• Problem to solve:
In the records below, begin at the line containing "b)用于发现其他漏洞或微调不同攻击的服务器和应用程序配置文件" and end at the line containing "https://testsite/..%u2216..%"; quote every line in that span exactly, including both boundary lines, and no others.

Stored data:
※
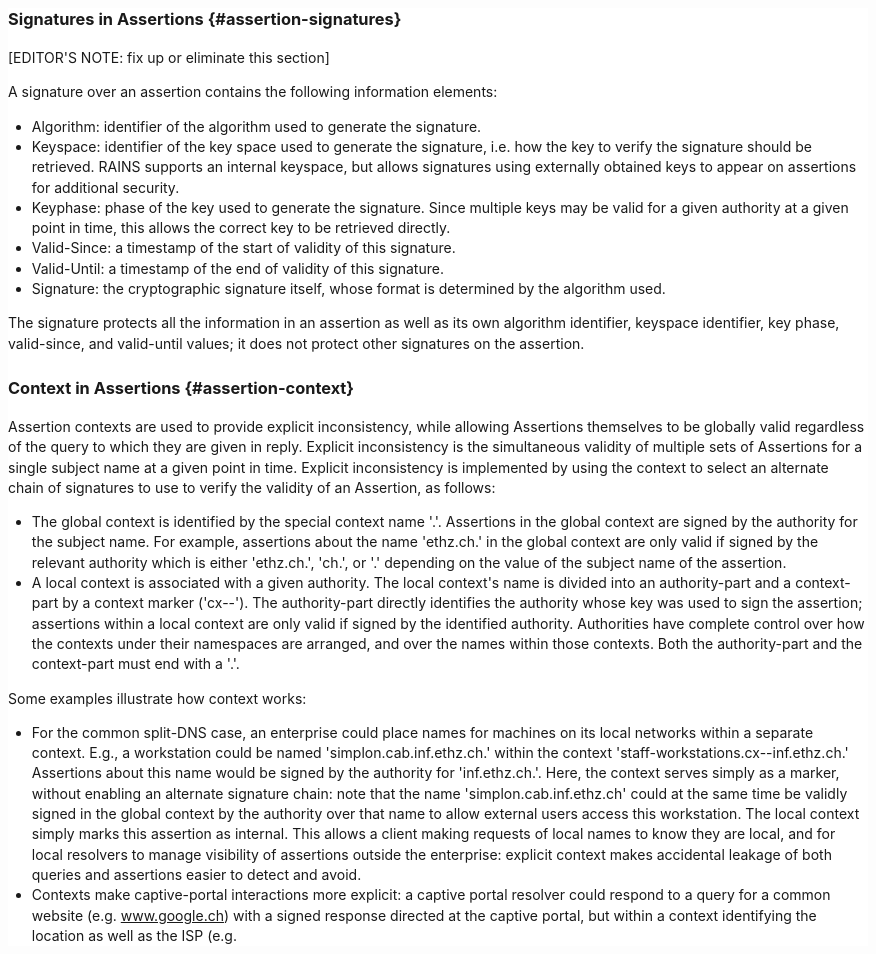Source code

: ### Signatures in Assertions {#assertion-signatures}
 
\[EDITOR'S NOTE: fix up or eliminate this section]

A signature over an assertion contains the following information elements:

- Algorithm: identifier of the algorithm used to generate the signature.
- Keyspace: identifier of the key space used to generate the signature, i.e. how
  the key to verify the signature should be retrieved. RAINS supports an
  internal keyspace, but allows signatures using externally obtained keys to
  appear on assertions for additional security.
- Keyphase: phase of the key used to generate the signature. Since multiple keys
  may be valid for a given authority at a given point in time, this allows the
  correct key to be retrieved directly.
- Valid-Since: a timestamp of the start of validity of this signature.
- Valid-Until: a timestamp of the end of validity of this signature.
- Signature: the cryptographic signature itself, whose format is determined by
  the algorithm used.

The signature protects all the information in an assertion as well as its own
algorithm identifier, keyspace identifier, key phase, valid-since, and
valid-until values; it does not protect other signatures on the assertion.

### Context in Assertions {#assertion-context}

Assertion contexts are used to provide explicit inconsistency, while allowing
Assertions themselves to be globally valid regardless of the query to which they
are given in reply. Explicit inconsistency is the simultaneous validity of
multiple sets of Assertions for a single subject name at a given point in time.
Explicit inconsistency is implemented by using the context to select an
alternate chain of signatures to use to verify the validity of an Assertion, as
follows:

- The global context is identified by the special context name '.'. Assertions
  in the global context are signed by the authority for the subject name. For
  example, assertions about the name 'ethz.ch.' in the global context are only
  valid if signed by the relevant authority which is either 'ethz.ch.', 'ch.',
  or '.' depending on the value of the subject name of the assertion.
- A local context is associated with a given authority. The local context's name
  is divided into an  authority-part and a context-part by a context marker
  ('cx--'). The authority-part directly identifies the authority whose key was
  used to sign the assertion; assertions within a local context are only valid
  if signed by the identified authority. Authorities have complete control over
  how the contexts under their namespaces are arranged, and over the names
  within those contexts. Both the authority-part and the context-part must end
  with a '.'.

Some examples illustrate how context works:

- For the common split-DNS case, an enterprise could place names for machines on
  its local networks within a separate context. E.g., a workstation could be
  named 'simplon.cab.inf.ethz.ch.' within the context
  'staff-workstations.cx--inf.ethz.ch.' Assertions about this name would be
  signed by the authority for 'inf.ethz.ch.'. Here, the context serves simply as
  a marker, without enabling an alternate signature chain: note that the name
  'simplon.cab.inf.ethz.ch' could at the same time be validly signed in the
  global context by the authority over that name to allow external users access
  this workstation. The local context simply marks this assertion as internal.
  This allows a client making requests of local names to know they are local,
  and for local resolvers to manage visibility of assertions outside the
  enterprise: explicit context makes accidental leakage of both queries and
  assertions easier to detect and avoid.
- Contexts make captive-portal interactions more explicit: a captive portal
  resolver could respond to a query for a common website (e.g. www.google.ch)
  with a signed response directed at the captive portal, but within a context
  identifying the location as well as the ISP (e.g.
※
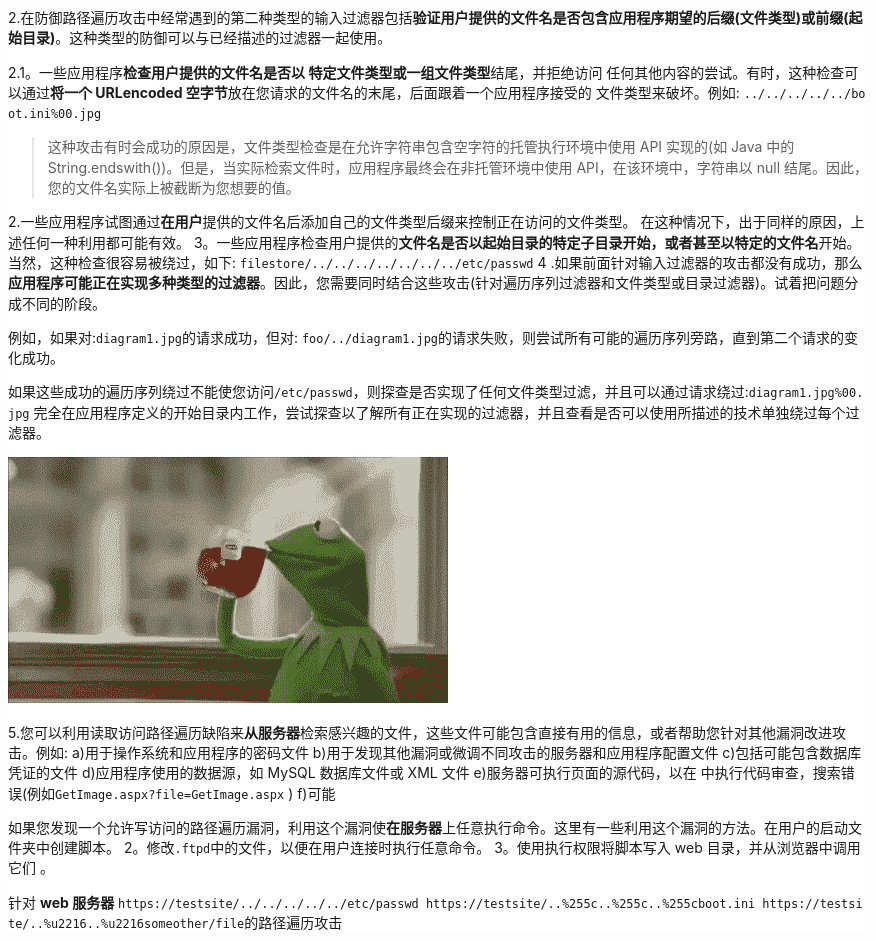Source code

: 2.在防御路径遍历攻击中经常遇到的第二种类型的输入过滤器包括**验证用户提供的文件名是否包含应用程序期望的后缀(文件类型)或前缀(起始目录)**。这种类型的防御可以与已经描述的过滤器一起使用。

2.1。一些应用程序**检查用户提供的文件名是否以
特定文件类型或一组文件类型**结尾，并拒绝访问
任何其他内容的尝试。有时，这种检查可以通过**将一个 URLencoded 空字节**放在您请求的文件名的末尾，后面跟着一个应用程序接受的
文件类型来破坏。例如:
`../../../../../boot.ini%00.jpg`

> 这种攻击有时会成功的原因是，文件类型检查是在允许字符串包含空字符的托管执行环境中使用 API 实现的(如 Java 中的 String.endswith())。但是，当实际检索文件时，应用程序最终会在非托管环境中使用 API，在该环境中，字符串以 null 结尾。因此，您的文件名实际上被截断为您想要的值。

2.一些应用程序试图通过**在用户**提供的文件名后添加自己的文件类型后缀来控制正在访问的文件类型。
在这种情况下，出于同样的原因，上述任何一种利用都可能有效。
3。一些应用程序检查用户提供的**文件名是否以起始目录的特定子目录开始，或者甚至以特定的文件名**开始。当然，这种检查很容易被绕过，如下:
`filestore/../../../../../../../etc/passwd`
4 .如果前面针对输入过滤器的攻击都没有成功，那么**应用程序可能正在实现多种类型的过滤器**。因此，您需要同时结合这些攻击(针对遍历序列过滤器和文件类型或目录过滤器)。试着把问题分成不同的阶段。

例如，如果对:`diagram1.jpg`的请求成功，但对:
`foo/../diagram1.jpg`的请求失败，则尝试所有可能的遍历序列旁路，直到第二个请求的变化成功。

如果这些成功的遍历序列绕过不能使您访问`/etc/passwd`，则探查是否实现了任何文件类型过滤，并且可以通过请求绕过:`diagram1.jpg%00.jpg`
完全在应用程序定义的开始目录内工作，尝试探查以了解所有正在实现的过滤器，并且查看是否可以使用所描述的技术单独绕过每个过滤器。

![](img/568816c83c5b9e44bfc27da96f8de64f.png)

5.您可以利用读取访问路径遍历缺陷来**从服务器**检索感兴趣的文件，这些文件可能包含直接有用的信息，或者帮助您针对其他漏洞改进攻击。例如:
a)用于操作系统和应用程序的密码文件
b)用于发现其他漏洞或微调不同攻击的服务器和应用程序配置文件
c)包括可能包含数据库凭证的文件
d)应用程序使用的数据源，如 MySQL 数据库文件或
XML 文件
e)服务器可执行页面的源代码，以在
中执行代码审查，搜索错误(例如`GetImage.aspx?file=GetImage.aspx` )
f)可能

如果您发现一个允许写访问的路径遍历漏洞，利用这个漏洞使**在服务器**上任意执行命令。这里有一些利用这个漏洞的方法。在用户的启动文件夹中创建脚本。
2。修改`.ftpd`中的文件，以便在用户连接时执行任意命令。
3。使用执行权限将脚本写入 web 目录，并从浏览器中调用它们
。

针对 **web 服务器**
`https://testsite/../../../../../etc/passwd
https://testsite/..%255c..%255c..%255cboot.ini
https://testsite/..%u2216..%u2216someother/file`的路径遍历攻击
※
• Answer space:
b)用于发现其他漏洞或微调不同攻击的服务器和应用程序配置文件
c)包括可能包含数据库凭证的文件
d)应用程序使用的数据源，如 MySQL 数据库文件或
XML 文件
e)服务器可执行页面的源代码，以在
中执行代码审查，搜索错误(例如`GetImage.aspx?file=GetImage.aspx` )
f)可能

如果您发现一个允许写访问的路径遍历漏洞，利用这个漏洞使**在服务器**上任意执行命令。这里有一些利用这个漏洞的方法。在用户的启动文件夹中创建脚本。
2。修改`.ftpd`中的文件，以便在用户连接时执行任意命令。
3。使用执行权限将脚本写入 web 目录，并从浏览器中调用它们
。

针对 **web 服务器**
`https://testsite/../../../../../etc/passwd
https://testsite/..%255c..%255c..%255cboot.ini
https://testsite/..%u2216..%u2216someother/file`的路径遍历攻击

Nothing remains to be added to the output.